Greek elections will take place this weekend and the left front, led by Alexis Tsipras and the Syriza, is very likely to become the premier political force in the country, easily distancing the ailing Nea Demokratia of former Premier Andonis Samaras.
The whole political maneuver staged by Andonis Samaras seems to have badly backfired and the forthcoming elections might ignite another period of political instability. Still, lots of time has passed since the 2010 crisis in Greece and, despite the fact that the economic situation has barely improved, the popular reactions have sensibly changed.

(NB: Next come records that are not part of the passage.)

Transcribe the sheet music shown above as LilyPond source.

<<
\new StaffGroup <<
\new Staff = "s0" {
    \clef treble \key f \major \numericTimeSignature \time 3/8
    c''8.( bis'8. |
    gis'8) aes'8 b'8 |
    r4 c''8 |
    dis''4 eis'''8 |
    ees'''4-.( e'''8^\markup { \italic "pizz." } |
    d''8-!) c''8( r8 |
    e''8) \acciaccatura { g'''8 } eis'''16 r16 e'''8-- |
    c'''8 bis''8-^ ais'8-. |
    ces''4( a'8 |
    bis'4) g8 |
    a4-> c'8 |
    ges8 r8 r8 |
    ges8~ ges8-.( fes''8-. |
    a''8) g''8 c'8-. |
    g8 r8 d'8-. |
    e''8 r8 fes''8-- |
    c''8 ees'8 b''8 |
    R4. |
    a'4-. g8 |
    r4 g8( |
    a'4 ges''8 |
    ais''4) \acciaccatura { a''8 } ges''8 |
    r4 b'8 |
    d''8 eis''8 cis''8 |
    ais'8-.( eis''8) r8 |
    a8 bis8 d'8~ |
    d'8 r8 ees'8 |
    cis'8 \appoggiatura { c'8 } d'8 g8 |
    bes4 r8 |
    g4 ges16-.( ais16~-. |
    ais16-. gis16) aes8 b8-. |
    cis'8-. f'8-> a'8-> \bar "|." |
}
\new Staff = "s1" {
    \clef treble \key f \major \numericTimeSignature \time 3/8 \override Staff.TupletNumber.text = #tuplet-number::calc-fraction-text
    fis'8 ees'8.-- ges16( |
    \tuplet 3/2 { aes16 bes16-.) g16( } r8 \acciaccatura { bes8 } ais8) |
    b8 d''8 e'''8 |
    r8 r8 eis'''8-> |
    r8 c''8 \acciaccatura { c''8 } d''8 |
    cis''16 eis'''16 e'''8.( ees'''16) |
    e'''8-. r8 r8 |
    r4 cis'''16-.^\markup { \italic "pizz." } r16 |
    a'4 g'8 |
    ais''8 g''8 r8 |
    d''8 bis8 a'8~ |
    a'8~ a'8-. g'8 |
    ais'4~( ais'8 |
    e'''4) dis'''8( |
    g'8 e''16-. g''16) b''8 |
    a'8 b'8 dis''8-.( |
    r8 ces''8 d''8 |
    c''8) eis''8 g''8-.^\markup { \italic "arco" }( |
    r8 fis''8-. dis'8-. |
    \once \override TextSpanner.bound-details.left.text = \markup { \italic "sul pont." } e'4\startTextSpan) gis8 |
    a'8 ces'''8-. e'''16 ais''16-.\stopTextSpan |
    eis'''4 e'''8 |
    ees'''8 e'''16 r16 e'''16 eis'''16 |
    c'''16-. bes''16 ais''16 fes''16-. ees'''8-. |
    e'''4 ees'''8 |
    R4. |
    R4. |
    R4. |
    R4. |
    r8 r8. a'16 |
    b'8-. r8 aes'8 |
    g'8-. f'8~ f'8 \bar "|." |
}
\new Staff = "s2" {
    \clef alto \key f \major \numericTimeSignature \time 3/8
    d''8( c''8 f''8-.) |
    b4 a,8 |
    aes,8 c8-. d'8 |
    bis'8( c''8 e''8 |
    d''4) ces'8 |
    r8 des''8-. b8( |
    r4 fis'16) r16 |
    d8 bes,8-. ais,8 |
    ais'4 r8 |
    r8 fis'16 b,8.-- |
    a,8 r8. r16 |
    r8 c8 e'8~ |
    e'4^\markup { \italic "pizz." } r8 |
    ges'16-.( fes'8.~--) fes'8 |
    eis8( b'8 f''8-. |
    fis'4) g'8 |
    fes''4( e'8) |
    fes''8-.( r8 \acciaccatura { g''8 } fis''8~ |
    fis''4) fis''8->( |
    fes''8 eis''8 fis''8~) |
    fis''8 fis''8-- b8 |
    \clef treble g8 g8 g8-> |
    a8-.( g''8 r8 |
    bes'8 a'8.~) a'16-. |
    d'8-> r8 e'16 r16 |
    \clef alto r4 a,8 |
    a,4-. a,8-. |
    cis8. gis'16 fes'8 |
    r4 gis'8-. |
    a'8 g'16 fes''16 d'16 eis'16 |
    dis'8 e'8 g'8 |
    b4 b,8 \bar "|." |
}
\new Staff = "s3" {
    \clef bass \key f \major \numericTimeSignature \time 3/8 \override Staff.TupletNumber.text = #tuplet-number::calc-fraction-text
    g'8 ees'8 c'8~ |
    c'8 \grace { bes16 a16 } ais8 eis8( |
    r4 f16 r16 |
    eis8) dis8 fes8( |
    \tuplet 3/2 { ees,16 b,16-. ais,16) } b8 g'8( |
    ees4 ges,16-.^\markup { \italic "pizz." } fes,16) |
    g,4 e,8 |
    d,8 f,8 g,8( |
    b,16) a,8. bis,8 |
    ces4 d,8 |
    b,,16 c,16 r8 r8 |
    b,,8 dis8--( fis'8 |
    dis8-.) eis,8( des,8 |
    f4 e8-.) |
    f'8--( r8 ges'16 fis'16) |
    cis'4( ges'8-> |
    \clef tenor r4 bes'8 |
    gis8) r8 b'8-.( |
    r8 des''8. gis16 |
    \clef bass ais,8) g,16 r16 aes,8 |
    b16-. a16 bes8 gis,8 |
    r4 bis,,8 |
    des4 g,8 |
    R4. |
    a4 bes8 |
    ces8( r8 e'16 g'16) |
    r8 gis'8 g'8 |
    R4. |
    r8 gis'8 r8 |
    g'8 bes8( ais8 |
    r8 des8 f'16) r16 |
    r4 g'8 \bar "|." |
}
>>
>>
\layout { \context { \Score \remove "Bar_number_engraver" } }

Firstly, the Greek political elite, as a single man, opposes the reformation projects set forth by the Troika. The Troika, itself, is an extremely repulsive faceless institution, made up of the European Central Bank, the European Commission and the International Monetary Fund. They have been managing the bail-out process of Greece, which was coupled with a deep-rooted overhaul of the public accounts and the state-owned economic sector.
The bail-out process has produced some results, mainly by limiting public expenditure, which has created a very deep resentment among the population. That has helped a neo-fascist movement, Hrisi Avgi, to become a sizeable political force in the country. The reforms and privatizations on the other hand have remained totally ineffective, due to a staunch resistance on the part of the Greek administration.
Already, it is not clear yet whether the austerity policy, even coupled with reforms, will give probing results. In the absence of any structural change, only very limited positive results have been obtained.
The incredible foreign debt amassed can hardly be paid back by Greece. The wealth of the population has not dwindled too tragically, but the country does not produce enough to be able to pay back the foreign debt within the imparted timeframe. That was the main demand addressed by Premier Samaras to the Troika, which has been rejected on the grounds that the Greek economy was not delivering enough to benefit from the limitations on public spending. Samaras did not get a positive response. In retaliation, he has organised early presidential elections, which reinforced further the IMF's intransigence. The latter has refused to make the payments to the Greek Treasury until a new government is formed and a new agreement has been formalized by the latter to abide by the austerity and restructuring programme.
This time, Greek politicians are likely to produce a genuinely new political force, represented by Tsipras. The Troika will certainly find Syriza a much tougher partner, but it is obvious that the Greek economy cannot totally rupture itself from the Troika. What will perhaps happen is that the Syriza will accept a continuing of a softened recovery policy, while the Troika will have to deliver a new and feasible program for Greece to pay back its debt, including, very likely, a new and consequent haircut.
The popular joke in Greece is to ask "what is the difference between a Monarchy and a Parliamentarian Democracy?" The answer was invariably "in a monarchy, there is a single dynasty reigning, in a parliamentarian democracy, there are two dynasties reigning alternately." As a matter of fact, there are structured political oligarchies established in Greece, the names and even political stances of the parties may change, but the ruling political elites have come from the same families since World War 1. With Syriza in the government, the real change will be in this domain, maybe it will also trigger some real restructuring of a stagnant society.